Suppose we have a current that varies with time as \(I=\hat{I}\sin \omega t\). During a complete period \((P=2\pi / \omega )\) the average or mean current is zero. The mean of the square of the current, however, is not zero. The mean square current, \(\overline{I^2}\), is defined such that

\[\label{13.11.1}\overline{I^2}P=\int_0^P I^2 \,dt.\]

With \(I=\hat{I}\sin \omega t\) this gives \(\overline{I^2}=\frac{1}{2}\hat{I}^2\). The square root of this is the root-mean-square current, or the RMS value of the current:

\[\label{13.11.2}I_\text{RMS}=\frac{1}{\sqrt{2}}\hat{I}=0.707\hat{I}.\]

When we are told that an alternating current is so many amps, or an alternating voltage is so many volts, it is usually the RMS value that is meant, though we cannot be sure of this unless the speaker or writer explicitly says so. If you wish to be understood and not misunderstood in your own writings, you will always make it explicitly clear what meaning you intend.

If an alternating current is flowing through a resistor, at some instant when the current is \(I\), the instantaneous rate of dissipation of energy in the resistor is \(I^2R\). The mean rate of dissipation of energy during a complete cycle is \(I_{\text{RMS}}^2R\). This is one obvious reason why the concept of RMS current is important.

Now cast your mind back to Section 4.8. There we imagined that we connected a resistance \(R\) across a battery of EMF \(E\) and internal resistance \(r\). We calculated that the power delivered to the resistance was \(P=I^2R=\frac{E^2R}{(R+r)^2}\), and that this was greatest (and equal to \(\frac{1}{4}E^2/r\)), when the external resistance was equal to the internal resistance of the battery.

What is the corresponding situation with alternating current? Suppose we have a box (a “source”) that delivers an alternating voltage \(V\) (which is represented by a complex number \(\hat{V}e^{j\omega t}\)), and that this box has an internal impedance \(z=r+jx\). If we connect across the box a device (a “load”) that has an impedance \(Z=R+jX\), what will be the power delivered to the load, and can we match the external impedance of the load to the internal impedance of the box in such a manner that the power delivered to the load is greatest?

The second question is quite easy to answer. Reactance can be either positive (inductive) or negative (capacitive), and so it is quite possible for the total reactance of the entire circuit to be zero. Thus for a start, we want to ensure that \(X=-x\). That is, the external reactance should be equal in magnitude but opposite in sign to the internal reactance. The circuit is then purely resistive, and the power delivered to the circuit is just what it was in the direct current case, namely \(P=I^2R=\frac{E^2R}{(R+r)^2}\), where the current and EMF in this equation are now RMS values. And, as in the direct current case, this is greatest if \(R=r\). The conclusion is that, for maximum power transfer, \(R+jX\) should equal \(r-jx\). That is, for the external and internal impedances to be matched for maximum power transfer, \(Z=z^*\). The load impedance should equal the conjugate of the source impedance.

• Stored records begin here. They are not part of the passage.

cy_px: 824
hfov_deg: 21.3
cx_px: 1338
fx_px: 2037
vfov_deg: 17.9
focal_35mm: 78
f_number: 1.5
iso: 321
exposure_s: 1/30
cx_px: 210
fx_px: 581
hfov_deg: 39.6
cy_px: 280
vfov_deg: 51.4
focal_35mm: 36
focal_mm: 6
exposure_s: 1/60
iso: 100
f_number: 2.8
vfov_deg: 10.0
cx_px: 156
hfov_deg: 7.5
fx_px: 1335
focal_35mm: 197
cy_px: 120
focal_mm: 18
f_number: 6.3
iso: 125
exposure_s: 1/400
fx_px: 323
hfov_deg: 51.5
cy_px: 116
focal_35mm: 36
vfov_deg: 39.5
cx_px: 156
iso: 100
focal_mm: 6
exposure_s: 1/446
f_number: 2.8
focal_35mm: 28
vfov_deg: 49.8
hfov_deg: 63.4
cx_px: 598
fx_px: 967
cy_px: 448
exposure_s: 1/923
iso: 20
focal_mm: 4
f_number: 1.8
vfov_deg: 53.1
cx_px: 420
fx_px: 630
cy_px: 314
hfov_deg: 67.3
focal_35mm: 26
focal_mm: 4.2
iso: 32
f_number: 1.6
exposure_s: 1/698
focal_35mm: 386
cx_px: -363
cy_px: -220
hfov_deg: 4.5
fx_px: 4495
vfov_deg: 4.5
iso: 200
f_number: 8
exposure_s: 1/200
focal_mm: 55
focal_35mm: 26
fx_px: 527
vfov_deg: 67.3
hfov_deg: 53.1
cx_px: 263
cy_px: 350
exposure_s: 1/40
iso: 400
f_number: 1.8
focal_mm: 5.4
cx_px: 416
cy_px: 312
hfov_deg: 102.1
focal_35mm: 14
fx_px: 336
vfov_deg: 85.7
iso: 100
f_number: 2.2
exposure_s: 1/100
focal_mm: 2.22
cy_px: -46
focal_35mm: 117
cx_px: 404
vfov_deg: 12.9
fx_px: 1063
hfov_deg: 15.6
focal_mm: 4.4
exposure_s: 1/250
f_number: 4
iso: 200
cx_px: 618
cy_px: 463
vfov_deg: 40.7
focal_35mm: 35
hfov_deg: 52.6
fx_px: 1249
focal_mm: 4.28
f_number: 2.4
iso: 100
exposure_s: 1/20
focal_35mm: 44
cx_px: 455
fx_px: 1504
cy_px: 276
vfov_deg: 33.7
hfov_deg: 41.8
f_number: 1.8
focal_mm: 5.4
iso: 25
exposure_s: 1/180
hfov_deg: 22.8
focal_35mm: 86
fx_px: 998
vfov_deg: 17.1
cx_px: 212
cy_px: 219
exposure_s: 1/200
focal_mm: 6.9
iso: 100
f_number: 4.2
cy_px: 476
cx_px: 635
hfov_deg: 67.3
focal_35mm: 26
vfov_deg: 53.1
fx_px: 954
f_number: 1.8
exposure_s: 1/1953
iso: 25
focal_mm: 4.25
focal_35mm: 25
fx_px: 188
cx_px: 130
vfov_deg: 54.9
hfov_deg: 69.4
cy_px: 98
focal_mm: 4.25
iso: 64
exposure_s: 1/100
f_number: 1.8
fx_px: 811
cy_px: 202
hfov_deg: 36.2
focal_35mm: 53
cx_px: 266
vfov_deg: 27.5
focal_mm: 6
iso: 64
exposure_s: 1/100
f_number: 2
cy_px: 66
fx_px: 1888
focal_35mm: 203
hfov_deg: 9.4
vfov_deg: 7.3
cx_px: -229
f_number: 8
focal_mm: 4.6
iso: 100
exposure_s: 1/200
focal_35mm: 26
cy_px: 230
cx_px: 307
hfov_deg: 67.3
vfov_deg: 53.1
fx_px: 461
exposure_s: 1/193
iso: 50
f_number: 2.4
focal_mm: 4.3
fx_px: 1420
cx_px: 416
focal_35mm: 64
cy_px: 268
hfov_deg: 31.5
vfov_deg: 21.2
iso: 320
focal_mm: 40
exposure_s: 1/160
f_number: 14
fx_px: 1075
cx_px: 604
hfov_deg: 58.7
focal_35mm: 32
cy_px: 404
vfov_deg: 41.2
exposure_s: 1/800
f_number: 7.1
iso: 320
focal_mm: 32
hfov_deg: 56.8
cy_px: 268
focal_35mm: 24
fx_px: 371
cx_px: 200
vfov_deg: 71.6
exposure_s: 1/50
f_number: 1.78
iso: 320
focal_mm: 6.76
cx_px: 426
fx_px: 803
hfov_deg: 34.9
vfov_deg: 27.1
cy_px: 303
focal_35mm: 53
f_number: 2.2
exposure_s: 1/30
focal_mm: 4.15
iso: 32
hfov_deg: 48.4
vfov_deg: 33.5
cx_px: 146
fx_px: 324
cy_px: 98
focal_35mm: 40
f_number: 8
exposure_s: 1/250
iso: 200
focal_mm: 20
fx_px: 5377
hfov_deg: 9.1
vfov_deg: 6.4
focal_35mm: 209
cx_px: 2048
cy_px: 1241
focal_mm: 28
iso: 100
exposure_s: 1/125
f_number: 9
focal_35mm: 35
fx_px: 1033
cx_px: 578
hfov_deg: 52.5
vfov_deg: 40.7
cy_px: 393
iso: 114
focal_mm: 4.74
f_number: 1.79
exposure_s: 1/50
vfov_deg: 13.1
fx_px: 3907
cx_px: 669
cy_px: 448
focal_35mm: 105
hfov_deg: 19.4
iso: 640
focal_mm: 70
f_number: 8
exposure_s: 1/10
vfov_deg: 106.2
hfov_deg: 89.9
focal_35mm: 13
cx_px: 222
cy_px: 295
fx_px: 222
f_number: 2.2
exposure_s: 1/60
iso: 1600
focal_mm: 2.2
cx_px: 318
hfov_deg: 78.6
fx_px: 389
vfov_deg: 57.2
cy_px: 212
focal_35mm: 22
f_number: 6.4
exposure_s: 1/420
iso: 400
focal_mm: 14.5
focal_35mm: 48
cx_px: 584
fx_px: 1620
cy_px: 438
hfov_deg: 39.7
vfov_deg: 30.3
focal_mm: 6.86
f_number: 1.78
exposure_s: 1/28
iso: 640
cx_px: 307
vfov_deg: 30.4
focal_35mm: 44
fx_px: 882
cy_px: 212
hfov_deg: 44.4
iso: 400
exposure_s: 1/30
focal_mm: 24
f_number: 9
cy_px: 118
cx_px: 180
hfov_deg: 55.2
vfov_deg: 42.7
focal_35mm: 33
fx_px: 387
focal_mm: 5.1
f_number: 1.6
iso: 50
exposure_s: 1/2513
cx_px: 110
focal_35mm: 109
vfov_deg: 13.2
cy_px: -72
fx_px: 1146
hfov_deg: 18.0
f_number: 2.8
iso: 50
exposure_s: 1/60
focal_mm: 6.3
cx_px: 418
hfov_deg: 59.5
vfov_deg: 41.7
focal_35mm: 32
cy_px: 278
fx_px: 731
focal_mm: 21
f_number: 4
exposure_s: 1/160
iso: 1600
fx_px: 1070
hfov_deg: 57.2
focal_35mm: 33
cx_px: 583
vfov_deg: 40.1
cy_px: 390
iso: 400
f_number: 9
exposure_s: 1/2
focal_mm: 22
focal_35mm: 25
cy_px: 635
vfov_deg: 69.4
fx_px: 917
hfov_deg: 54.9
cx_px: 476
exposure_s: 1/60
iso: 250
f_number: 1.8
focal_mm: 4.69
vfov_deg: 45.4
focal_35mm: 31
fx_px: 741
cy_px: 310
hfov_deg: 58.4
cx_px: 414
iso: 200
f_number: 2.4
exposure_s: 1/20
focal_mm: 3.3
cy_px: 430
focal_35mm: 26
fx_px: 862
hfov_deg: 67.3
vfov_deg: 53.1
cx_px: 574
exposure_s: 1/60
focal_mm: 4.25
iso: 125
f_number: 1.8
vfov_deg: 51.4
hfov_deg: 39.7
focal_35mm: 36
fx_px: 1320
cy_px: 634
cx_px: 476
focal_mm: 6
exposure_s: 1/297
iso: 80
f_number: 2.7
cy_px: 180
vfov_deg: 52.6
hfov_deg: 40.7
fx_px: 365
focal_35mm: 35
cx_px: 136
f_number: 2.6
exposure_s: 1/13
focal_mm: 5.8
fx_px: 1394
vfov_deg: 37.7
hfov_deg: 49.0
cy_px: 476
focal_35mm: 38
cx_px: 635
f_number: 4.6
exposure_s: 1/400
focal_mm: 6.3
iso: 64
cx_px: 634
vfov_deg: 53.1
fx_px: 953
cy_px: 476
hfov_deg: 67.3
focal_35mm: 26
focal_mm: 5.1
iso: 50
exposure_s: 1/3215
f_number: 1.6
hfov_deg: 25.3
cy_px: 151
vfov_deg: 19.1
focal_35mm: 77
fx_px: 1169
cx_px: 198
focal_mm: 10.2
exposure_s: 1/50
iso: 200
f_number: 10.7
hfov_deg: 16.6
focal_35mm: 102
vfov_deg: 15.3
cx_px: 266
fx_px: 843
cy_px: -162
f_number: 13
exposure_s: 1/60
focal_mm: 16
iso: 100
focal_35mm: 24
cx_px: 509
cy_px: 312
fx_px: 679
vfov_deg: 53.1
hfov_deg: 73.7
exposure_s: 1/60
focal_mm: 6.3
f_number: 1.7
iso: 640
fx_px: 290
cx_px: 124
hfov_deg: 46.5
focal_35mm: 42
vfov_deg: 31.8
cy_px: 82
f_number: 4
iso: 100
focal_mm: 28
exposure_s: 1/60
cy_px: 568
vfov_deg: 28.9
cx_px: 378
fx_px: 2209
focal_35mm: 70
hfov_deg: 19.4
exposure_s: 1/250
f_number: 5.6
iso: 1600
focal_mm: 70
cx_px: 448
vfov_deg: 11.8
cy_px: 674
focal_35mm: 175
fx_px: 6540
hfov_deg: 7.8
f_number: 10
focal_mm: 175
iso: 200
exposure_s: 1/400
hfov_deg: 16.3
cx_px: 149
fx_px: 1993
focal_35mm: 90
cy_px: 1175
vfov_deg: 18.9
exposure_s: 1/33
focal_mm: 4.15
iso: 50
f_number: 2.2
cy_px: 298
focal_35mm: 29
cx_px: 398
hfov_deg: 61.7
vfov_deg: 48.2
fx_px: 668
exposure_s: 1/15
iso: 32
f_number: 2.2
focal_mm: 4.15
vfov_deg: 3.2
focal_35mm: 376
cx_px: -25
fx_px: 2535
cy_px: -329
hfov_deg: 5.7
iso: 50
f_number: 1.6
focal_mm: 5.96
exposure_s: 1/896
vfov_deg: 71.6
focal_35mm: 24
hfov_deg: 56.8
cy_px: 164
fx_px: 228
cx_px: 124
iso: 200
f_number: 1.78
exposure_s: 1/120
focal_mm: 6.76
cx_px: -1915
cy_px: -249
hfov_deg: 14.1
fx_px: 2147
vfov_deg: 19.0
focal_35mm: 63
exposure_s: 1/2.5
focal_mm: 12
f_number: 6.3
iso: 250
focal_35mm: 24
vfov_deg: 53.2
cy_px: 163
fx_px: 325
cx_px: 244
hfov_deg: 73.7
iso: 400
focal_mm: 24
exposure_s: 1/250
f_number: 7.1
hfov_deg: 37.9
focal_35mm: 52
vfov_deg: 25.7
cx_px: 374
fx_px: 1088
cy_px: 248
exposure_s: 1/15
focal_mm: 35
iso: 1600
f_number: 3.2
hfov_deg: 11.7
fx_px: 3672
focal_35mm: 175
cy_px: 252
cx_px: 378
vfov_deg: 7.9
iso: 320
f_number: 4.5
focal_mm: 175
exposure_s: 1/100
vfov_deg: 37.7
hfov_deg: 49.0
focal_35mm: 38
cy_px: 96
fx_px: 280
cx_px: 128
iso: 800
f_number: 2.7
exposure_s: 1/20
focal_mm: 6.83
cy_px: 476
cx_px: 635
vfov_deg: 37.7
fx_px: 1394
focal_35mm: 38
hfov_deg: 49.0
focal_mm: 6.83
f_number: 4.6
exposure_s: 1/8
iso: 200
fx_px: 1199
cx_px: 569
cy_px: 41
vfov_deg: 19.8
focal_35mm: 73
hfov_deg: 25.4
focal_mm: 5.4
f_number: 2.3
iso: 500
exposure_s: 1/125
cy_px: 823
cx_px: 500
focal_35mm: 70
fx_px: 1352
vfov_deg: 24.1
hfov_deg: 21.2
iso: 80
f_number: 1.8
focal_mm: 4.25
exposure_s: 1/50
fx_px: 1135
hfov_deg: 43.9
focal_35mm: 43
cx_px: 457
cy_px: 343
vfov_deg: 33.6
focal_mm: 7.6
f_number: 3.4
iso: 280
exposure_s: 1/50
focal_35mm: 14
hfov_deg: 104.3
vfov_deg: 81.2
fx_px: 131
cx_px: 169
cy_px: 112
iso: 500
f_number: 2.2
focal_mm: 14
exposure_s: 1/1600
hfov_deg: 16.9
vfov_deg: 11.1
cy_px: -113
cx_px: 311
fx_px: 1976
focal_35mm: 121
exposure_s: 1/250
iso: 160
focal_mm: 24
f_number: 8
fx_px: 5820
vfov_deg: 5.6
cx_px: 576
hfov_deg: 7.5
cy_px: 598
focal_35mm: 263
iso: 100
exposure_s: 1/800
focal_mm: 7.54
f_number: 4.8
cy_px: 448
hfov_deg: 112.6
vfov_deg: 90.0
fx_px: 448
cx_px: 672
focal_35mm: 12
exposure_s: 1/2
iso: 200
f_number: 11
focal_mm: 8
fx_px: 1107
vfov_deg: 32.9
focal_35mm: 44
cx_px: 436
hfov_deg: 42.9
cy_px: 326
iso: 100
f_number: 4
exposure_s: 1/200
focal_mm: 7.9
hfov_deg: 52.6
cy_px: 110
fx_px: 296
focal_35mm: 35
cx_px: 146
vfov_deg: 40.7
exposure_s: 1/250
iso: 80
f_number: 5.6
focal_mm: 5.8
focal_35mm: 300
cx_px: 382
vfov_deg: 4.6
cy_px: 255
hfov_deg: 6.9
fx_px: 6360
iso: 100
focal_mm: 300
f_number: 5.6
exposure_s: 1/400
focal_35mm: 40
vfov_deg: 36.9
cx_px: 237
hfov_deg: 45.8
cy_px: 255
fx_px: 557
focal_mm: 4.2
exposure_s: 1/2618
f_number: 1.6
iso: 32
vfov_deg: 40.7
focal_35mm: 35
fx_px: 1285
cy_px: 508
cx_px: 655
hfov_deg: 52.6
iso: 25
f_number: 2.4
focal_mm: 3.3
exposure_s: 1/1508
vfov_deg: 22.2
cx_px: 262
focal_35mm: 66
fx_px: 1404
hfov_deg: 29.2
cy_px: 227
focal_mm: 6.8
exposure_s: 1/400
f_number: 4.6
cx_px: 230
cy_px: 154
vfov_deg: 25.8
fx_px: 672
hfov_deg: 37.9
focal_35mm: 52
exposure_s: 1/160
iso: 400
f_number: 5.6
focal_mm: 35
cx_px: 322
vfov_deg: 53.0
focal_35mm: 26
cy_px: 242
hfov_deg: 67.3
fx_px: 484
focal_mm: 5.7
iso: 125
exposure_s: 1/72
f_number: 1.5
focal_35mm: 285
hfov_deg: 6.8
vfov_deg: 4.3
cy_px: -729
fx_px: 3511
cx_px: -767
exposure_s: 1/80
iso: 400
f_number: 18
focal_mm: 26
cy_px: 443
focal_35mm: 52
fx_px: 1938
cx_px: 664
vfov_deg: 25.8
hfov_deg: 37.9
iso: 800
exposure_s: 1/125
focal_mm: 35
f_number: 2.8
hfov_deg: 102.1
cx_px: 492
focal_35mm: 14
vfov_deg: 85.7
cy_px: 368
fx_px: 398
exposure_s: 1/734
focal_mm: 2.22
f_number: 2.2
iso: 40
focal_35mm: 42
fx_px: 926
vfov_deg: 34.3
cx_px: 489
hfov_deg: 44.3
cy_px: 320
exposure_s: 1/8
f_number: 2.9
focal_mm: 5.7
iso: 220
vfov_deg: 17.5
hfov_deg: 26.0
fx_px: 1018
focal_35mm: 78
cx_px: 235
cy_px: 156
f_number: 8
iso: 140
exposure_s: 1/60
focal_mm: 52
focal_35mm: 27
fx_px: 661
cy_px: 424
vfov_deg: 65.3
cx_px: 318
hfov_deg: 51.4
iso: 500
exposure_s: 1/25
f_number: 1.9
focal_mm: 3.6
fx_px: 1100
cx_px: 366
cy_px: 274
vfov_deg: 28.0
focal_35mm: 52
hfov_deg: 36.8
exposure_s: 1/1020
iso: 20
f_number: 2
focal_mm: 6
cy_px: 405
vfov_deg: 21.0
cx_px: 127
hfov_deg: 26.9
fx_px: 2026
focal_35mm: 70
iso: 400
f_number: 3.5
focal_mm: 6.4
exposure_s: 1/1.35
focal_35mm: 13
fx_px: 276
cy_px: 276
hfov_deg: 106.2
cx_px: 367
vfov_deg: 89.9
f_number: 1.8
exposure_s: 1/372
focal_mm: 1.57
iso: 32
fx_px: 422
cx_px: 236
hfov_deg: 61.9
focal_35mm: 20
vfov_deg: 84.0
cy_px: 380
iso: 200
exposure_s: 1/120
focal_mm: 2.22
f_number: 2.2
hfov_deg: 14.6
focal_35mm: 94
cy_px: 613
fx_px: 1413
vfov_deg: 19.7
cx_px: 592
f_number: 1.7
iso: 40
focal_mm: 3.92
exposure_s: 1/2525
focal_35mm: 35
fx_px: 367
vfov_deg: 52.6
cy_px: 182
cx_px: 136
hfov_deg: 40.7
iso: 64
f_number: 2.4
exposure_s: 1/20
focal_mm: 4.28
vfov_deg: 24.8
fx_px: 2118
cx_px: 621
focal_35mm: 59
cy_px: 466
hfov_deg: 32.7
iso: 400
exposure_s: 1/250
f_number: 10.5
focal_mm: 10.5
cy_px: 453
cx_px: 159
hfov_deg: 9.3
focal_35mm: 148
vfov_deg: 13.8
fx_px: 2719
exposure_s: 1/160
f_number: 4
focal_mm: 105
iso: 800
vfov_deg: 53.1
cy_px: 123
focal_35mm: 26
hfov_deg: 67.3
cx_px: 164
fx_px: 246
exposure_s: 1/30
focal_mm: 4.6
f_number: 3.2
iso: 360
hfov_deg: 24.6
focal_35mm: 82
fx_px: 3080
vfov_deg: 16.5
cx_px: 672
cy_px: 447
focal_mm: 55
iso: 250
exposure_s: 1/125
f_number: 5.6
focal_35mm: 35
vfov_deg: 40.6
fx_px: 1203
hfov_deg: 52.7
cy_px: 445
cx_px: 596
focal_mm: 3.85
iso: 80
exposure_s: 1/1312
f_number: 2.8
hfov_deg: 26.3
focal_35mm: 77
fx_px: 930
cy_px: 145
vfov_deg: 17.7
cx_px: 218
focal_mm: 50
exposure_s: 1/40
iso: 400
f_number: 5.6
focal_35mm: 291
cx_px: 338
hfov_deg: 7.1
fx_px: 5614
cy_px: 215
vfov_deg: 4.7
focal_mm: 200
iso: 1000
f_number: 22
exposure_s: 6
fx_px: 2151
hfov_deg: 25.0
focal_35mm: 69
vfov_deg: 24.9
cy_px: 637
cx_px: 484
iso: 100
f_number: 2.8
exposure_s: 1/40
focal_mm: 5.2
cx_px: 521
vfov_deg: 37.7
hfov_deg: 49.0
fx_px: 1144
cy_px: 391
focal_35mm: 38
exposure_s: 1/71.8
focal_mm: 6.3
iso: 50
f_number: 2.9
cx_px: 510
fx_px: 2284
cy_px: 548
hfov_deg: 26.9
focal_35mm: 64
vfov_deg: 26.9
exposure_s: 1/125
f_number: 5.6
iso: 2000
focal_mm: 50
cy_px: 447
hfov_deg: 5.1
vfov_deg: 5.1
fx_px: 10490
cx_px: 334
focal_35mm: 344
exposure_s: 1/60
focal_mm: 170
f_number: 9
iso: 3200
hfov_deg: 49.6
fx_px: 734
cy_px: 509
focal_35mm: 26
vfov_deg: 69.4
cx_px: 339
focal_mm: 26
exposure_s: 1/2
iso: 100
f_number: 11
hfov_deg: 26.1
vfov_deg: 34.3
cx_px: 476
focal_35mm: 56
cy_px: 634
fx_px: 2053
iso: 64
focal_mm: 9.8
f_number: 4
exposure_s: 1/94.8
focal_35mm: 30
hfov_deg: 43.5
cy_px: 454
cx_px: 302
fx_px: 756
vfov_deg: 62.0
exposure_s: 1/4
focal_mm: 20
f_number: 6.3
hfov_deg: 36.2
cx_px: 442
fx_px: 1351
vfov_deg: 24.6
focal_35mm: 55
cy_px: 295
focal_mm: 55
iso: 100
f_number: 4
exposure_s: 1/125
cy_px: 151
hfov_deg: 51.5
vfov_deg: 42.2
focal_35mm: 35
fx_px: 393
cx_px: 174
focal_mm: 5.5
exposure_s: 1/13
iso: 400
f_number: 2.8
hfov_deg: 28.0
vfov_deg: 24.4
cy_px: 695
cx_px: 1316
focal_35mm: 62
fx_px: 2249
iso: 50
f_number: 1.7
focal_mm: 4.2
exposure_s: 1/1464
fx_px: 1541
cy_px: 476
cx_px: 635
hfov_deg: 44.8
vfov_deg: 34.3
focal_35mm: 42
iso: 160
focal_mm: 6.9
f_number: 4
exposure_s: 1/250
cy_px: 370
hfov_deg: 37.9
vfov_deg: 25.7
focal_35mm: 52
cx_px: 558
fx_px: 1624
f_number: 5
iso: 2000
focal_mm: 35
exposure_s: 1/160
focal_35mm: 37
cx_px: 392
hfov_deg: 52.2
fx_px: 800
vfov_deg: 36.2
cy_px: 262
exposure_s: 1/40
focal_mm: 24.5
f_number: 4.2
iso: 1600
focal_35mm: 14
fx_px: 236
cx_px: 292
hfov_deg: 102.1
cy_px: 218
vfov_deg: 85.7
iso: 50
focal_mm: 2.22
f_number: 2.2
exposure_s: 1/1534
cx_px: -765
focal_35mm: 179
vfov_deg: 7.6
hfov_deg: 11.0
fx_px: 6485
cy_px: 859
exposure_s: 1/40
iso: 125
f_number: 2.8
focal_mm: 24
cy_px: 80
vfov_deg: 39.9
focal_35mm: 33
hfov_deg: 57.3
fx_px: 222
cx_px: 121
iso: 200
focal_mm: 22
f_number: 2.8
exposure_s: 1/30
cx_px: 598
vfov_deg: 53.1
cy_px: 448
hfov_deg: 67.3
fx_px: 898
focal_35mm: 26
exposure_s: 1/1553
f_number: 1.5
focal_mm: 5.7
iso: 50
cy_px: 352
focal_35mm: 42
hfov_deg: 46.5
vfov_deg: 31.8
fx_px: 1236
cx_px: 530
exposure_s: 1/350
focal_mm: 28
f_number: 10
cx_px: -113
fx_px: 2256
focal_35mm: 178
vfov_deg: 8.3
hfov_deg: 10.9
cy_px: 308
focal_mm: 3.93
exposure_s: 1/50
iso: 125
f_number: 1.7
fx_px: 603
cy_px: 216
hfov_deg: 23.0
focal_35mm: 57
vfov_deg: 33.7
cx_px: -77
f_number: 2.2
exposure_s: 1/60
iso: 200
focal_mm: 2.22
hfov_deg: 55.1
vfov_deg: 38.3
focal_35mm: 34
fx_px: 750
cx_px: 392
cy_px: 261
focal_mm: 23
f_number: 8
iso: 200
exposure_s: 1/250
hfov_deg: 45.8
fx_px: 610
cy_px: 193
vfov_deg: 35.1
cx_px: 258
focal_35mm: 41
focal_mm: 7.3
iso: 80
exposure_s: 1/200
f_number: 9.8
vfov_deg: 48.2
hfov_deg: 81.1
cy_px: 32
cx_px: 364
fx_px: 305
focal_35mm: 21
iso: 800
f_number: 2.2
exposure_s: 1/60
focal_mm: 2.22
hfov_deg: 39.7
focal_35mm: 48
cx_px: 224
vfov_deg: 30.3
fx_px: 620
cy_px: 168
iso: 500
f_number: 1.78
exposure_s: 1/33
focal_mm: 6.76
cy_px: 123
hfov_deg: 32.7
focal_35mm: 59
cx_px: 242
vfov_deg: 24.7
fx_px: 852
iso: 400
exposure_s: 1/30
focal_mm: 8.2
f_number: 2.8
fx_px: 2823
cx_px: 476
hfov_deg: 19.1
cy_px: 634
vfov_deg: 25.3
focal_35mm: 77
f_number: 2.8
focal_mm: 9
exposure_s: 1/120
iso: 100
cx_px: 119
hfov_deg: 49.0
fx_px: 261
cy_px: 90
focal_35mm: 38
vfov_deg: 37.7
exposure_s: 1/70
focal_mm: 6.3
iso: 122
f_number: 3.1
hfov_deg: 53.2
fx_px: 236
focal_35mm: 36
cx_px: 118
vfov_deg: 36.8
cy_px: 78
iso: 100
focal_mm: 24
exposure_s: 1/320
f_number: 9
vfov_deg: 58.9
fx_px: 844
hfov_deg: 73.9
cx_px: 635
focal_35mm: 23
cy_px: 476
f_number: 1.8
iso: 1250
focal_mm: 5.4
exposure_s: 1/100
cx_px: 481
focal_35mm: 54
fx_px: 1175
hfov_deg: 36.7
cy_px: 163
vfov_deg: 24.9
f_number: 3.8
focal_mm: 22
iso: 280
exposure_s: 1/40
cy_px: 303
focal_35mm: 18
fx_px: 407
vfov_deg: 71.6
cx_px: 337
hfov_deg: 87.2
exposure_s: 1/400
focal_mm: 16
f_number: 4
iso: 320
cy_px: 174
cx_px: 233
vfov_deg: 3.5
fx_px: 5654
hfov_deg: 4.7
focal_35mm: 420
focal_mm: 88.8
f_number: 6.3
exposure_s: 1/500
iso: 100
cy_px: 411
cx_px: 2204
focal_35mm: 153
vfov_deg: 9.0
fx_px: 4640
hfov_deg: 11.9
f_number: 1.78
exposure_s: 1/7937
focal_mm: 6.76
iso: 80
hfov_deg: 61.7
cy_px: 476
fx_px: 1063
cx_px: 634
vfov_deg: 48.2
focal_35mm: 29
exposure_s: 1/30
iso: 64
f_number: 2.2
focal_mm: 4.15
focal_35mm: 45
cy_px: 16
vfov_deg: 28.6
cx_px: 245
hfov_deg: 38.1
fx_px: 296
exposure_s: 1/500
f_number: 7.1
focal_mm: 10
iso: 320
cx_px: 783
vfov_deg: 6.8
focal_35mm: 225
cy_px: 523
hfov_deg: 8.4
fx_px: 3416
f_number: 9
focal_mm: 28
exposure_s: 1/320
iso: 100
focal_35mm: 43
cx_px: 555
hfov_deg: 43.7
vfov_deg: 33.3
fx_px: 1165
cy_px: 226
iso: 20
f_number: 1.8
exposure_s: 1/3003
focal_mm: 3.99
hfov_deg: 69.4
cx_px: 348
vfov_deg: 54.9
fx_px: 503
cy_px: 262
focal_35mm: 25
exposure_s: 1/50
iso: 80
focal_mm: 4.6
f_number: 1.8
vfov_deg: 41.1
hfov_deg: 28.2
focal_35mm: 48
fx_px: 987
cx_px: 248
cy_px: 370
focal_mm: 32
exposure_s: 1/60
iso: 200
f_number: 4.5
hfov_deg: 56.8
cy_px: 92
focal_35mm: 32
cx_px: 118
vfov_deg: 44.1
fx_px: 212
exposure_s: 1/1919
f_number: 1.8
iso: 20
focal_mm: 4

What is the power delivered to the load when the impedances are not matched? In other words, when \(z=r+jx\) and \(Z=R+jX\). It is \(P=\frac{1}{2}\hat{I}^2R\). The current is given by the equation \(E=I(Z+z)\). (These are all complex numbers - i.e. they are all periodic functions with different phases. \(E\) and \(I\) vary with time.) Now if \(w_1\) and \(w_2\) are two complex numbers, it is well known (from courses in complex numbers) that \(|w_1w_2|=|w_1||w_2|\). We apply this now to \(E=I(Z+z)\). [I shall use ^ for the “peak” of the time-varying quantities, and \(|\,\, |\) for the modulus of the impedances] We obtain \(\hat{E}=\hat{I}|Z+z|\).

Thus

\[\label{13.11.3}P=\frac{1}{2}\hat{I}^2R=\frac{1}{2}\frac{\hat{E}^2R}{|Z+z|^2}=\frac{E_{\text{RMS}}^{2}R}{\underline{(R+r)+(X+x)^2}}\]